Modern control algorithms used for electric drives require information about a range of variables measured on the drive. A large number of sensors then means complications both in terms of mechanical configuration and the cost of the drive. The topic is focused on the research and development of virtual sensor algorithms that allow for sufficiently accurate estimation of selected quantities (especially mechanical) based on the measurement of other quantities on the drive. Although this approach is known, for example, in the context of so-called sensorless control of speed or position of the motor, in terms of real applications, existing algorithms still do not achieve sufficient accuracy, especially in the area of very low or conversely high speeds. The expected research will focus precisely on such situations. At the same time, the possibility of virtual sensor redundancy in connection with their diagnostics will be studied. Attention will be paid to the use of new sensors of electrical and magnetic quantities with a high dynamic range, which can provide more information for calculating the estimate of other quantities on the drive. The topic will be addressed in connection with the Horizon Europe Cynergy4MIE project.

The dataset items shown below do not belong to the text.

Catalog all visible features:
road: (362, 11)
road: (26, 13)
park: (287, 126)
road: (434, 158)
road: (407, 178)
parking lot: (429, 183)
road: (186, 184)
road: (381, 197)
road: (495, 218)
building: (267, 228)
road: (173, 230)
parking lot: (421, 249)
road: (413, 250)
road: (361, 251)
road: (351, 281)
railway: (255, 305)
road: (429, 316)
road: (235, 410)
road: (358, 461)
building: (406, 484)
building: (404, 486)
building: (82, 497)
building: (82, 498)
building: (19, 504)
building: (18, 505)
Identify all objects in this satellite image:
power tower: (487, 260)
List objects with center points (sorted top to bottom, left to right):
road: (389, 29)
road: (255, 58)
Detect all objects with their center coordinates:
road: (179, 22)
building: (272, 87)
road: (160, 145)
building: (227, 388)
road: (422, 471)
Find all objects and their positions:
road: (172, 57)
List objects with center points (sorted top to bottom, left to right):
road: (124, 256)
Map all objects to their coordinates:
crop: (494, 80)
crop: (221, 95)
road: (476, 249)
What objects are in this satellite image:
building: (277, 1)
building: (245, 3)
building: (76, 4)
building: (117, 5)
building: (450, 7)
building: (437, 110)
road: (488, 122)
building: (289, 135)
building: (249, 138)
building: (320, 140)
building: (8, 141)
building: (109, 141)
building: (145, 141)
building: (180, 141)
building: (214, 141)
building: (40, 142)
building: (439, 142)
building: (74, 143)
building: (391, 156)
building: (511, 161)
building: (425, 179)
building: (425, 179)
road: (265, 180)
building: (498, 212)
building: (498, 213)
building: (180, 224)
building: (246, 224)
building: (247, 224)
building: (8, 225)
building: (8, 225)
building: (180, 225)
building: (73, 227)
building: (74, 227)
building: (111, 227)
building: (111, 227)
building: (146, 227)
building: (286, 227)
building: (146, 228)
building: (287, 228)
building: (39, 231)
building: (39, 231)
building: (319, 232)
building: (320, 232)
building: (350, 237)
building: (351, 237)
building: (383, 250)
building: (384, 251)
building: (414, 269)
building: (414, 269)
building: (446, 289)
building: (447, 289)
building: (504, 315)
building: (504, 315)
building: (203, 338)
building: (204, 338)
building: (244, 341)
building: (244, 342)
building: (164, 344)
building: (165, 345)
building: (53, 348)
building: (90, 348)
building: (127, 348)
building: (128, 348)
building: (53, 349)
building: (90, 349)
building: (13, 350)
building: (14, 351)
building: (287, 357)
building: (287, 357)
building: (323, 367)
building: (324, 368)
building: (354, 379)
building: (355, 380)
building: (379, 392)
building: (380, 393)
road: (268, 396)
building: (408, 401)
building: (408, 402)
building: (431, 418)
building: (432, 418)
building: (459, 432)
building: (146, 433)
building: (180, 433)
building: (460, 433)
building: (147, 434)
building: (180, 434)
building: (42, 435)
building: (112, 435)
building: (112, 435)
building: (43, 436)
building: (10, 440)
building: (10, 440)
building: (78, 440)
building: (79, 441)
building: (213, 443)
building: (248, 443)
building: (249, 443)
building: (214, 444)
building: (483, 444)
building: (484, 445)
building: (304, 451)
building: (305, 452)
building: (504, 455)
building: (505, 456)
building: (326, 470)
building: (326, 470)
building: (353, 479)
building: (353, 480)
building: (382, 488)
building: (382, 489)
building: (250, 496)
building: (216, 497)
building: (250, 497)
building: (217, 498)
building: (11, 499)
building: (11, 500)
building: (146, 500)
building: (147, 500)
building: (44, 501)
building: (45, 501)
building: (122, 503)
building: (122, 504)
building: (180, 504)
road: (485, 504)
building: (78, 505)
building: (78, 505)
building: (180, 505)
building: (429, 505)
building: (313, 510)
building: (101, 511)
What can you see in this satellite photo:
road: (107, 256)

Tutor: Václavek Pavel, prof. Ing., Ph.D.
Research in the field of modern progressive approaches to immersive visual telepresence for use in reconnaissance and service mobile robotics. The research will focus on achieving the best possible visual perception and will include the following sub-areas - stereovision, low latency of the sensing, transmission and imaging chain, high resolution, wireless transmission, head position sensing and head movement prediction and more. After selecting a suitable research direction, a custom solution with verification of parameters will be designed and technically implemented. Experimental deployment on one of the robotic devices available at Brno University of Technology is expected.